I think I’m going to try mentioning google scholar in my classes this semester. I’m not going to spend a bunch of time on it, unless requested. I plan to take an informal poll to see if students have heard of it already, mention the importance of using the proxied link from our library’s web site if they are using it from off campus, run a sample search and demonstrate the library lookup features. I think for the average undergrad it would honestly be a great starting point, and it would help them find more scholarly sources then they would otherwise find using regular google. My classes haven’t started yet, so we’ll see how it goes over the next few months.
I’m slightly mystified by technorati tags. Specifically, I’m mystified that I seem to have such prominent placement on the library tag page. I’m guessing that it is because I have a category feed for “library,” but I would think that there should be some actual A-list library bloggers on that page. I wonder if the tags play well with wordpress, or if Technorati isn’t displaying posts by blog authority on their tag pages — not that anything I’m saying about libraries isn’t fabulous, I was just expecting some other people to be listed on the page before I would be. They only seem to be tracking 23 blogs with that tag, which seems very low. That might be the explanation right there.



11:41 pm on February 7th, 2005 1
The lawyers may jerk on Google Scholar’s chain. The American Chemical Society, in an attempt to “protect our trademark, Scifinder Scholar from infringement,” is suing Google to change the name. In fact, ACS is running scared that if Google Scholar is Good Enough for 95% of scholarly searching, Chem. Abstracts Service will strangle on its own inefficiency. I will spare you what I know of the strengths and weaknesses of Chem. Abstracts Service. Suffice to say they’re changing glacially in an era of global warming.

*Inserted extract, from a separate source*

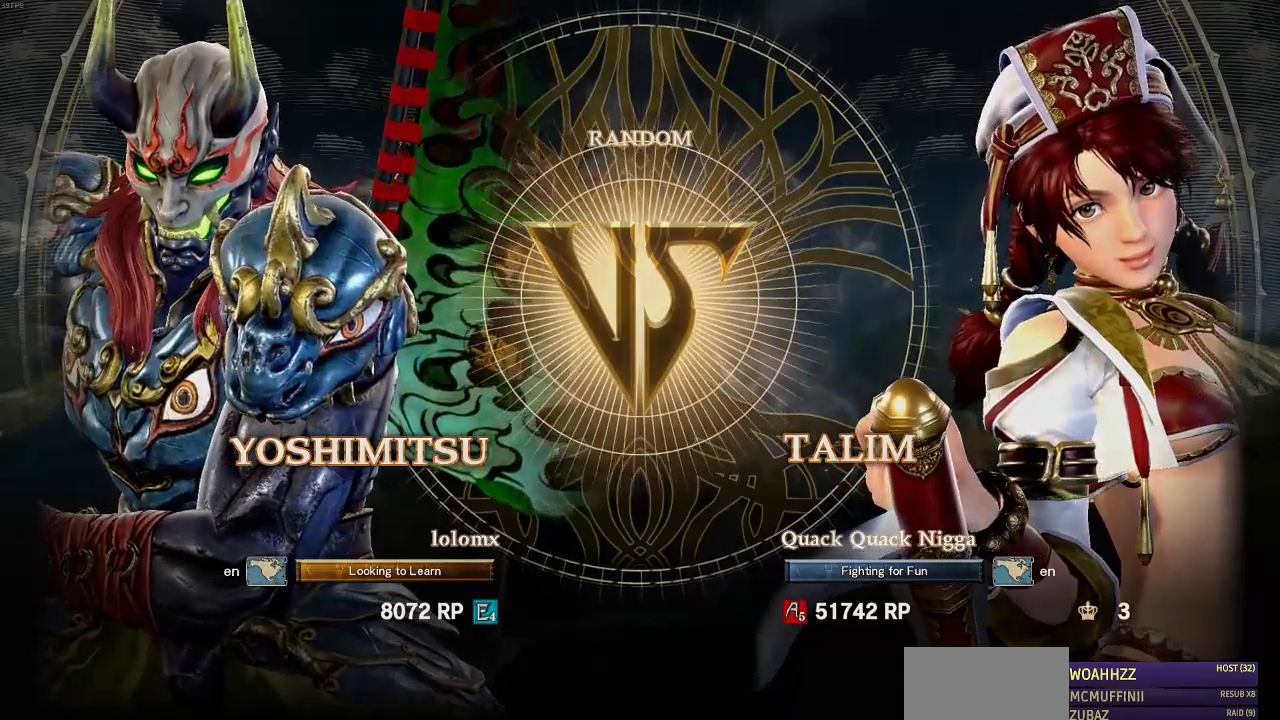
{"buttons": [], "events": []}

12:10 am on February 8th, 2005 2
Yeah, I’d heard of the whole ACS suing Google thing. I thought it was amusing, yet sad.
9:03 am on February 8th, 2005 3
In a class I did a couple of weeks ago (freshman engineers) only one student (out of 70) had heard of Google Scholar.
GS is not something I’d want to promote too much. It’s more insidious than normal Google, in that it only contains a subsection of the universe of scholarly literature, and it could be easy to get lulled into thinking that you’re getting a complete picture. Plus, Google isn’t terribly choosy as to what they let into Scholar (there’s a good deal of fringe and questionable ’science’ in there). Much better to steer the students towards an appropriate A&I offering.

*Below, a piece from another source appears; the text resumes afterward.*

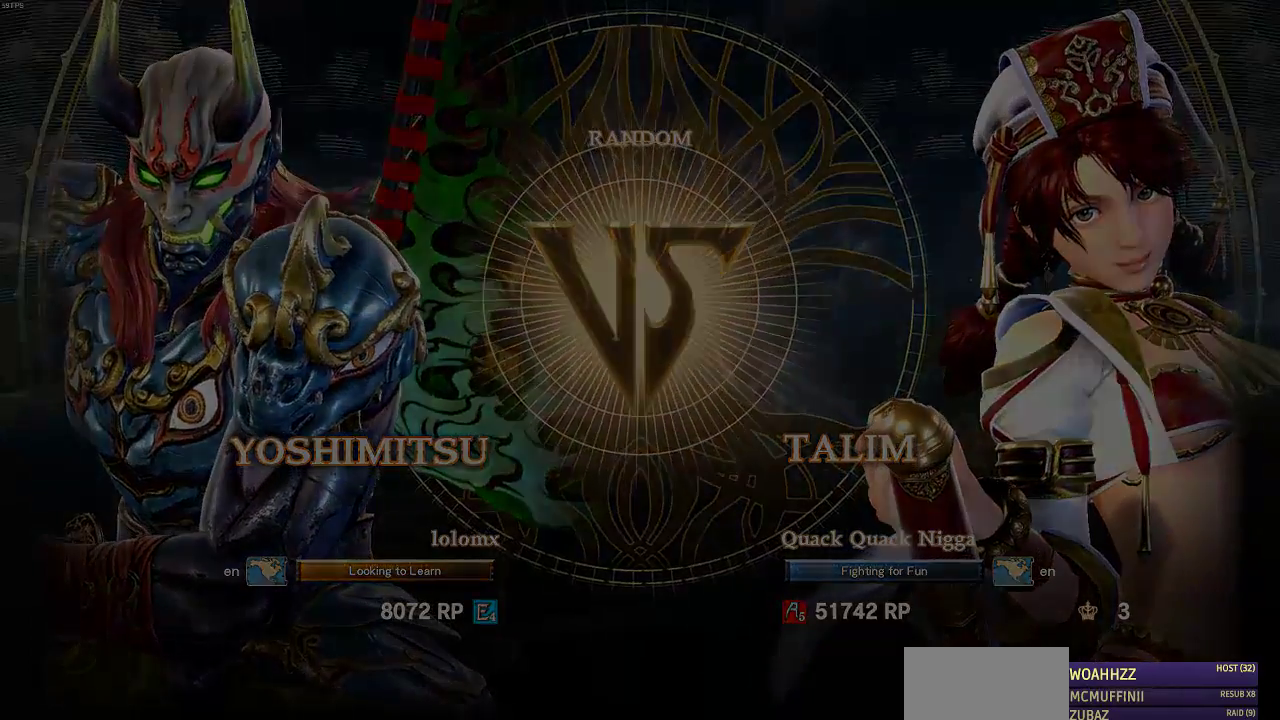
{"buttons": [], "events": []}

9:44 am on February 8th, 2005 4
I plan to spend less than 5 minutes on it, and point out that just because it says “scholar”, it doesn’t mean that everything in it is scholarly. One of my main reasons for spending time on it is to get the students to use our proxied link, if they choose to use it. We’ll see how it goes — I might end up changing my mind! The bulk of the class will be spent on regular article databases.
10:49 pm on February 8th, 2005 5
And Google Scholar can still saturate the unwary searcher. A useful example: in regular Google, type in “liquid chromatography.” Without quotes, 1.6 million hits. With quotes, 1.22 million hits. In Google Scholar, no-quotes is 350K hits, while with quotes it’s a paltry 304K. Imprecise search strings will sink one in either index.
11:25 pm on February 8th, 2005 6
This is why they come to my classes, I show them all about avoiding imprecise search strings!!!!